The market is still active in July but has been declining for several months now. Nevertheless, July’s sales were still 13.3% above the 10-year July average.
New listings are particularly low. 12.3% below the 10-year average and 25.2% lower than the month before. Maybe as the covid restrictions loosen and the summer is upon us, people are putting their housing plans on hold.
The sales-to-active listings ratio remains elevated but pricing increase has slowed and for townhomes it has actually reversed. While typically ratios above 20% indicate an upward pricing pressure, pricing increase has stalled.

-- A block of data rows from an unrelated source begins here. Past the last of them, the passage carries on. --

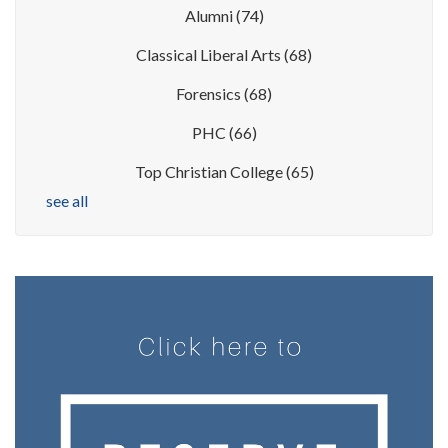
Alumni
(74)
Classical Liberal Arts
(68)
Forensics
(68)
PHC
(66)
Top Christian College
(65)
see all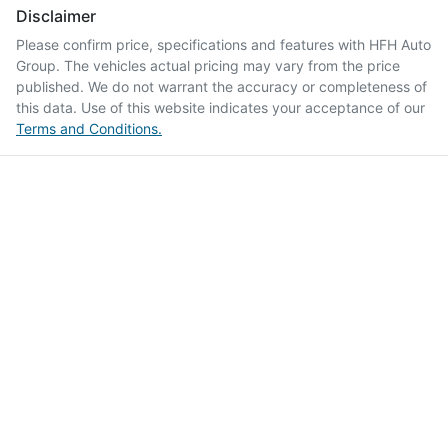
Disclaimer
Please confirm price, specifications and features with
HFH Auto
Group
. The vehicles actual pricing may vary from the price
published. We do not warrant the accuracy or completeness of
this data. Use of this website indicates your acceptance of our
Terms and Conditions.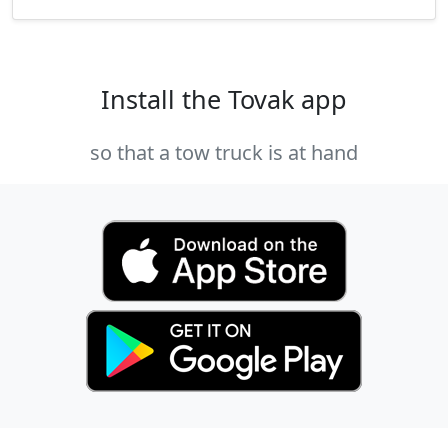
Install the Tovak app
so that a tow truck is at hand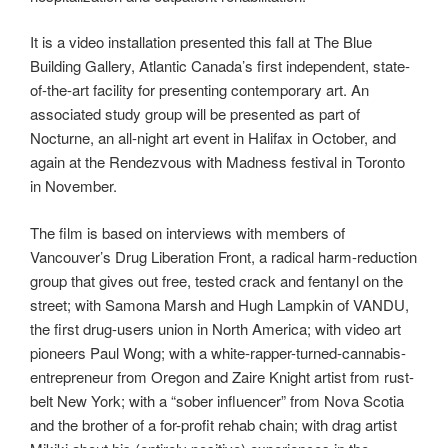
It is a video installation presented this fall at The Blue
Building Gallery, Atlantic Canada’s first independent, state-
of-the-art facility for presenting contemporary art. An
associated study group will be presented as part of
Nocturne, an all-night art event in Halifax in October, and
again at the Rendezvous with Madness festival in Toronto
in November.
The film is based on interviews with members of
Vancouver’s Drug Liberation Front, a radical harm-reduction
group that gives out free, tested crack and fentanyl on the
street; with Samona Marsh and Hugh Lampkin of VANDU,
the first drug-users union in North America; with video art
pioneers Paul Wong; with a white-rapper-turned-cannabis-
entrepreneur from Oregon and Zaire Knight artist from rust-
belt New York; with a “sober influencer” from Nova Scotia
and the brother of a for-profit rehab chain; with drag artist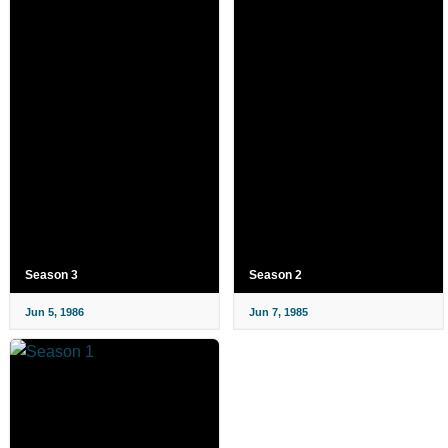
Season 3
Season 2
Jun 5, 1986
Jun 7, 1985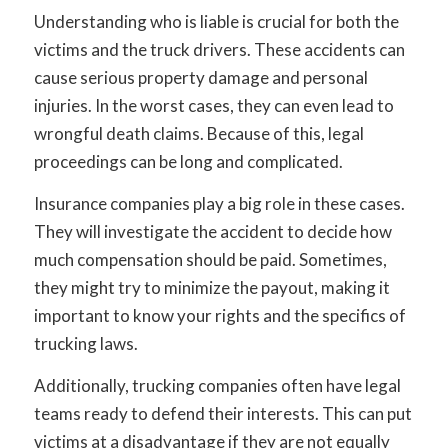
Understanding who is liable is crucial for both the
victims and the truck drivers. These accidents can
cause serious property damage and personal
injuries. In the worst cases, they can even lead to
wrongful death claims. Because of this, legal
proceedings can be long and complicated.
Insurance companies play a big role in these cases.
They will investigate the accident to decide how
much compensation should be paid. Sometimes,
they might try to minimize the payout, making it
important to know your rights and the specifics of
trucking laws.
Additionally, trucking companies often have legal
teams ready to defend their interests. This can put
victims at a disadvantage if they are not equally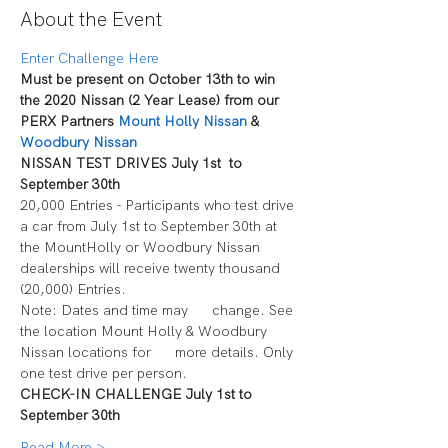
About the Event
Enter Challenge Here
Must be present on October 13th to win 
the 2020 Nissan (2 Year Lease) from our 
PERX Partners 
Mount Holly Nissan
 & 
Woodbury Nissan
NISSAN TEST DRIVES July 1st  to 
September 30th
20,000 Entries - Participants who test drive 
a car from July 1st to September 30th at 
the MountHolly or Woodbury Nissan 
dealerships will receive twenty thousand 
(20,000) Entries.
Note: Dates and time may      change. See 
the location Mount Holly & Woodbury 
Nissan locations for      more details. Only 
one test drive per person.
CHECK-IN CHALLENGE July 1st to 
September 30th
Read More >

The sales-to-active listings ratio for detached homes is 25.5% but there is no increase in the benchmark price over last month. However, it is an amazing 21% higher than last July. The ratio for townhomes was 47.8% but the benchmark price actually decreased 0.1%. However, it has a respectable 16.7% increase from last July. The ratio for apartments was 37.3% and there was a 0.3% increase in the benchmark price compared to June. Over the last 12 month, there was an 8.4% gain in the benchmark price.
Another reason why the market is slowing down might be that we are running out of buyers. Since mid 2020, there has been an incredible amount of activity. Maybe for most people who wanted to buy, they have bought. This is corroborated by the fact that the quality of the mortgage during the pandemic has been deteriorating. This is measured by following what portion of the new mortgages have a high loan-to-income (LTI) ratio, specifically above 450. As you can see from the Bank of Canada chart, we have surpassed the 2016-17 peak. People are obviously stretching their budget to make home purchase a reality, but how much further can it go. Nobody is getting a 20% raise and your budget can just stretch so far.
The next stimulus that may boost the real estate market may be the eventual return of international travel. Immigration will start back up and bring in a new group of people. When this will happen is still a bit of a mystery as it is very hard to predict the course of this pandemic.
Business failures are also hard to predict. While we hear about the impossible conditions for businesses, business insolvencies are actually 30% lower than pre-pandemic levels. The government has given so much support to businesses, it has distorted the economy. Did the stimulus just delay the bankruptcies? This adds to the unpredictability of the economy going forward. Maybe this is one reason why the central banks are saying that this current wave of inflation is transitory.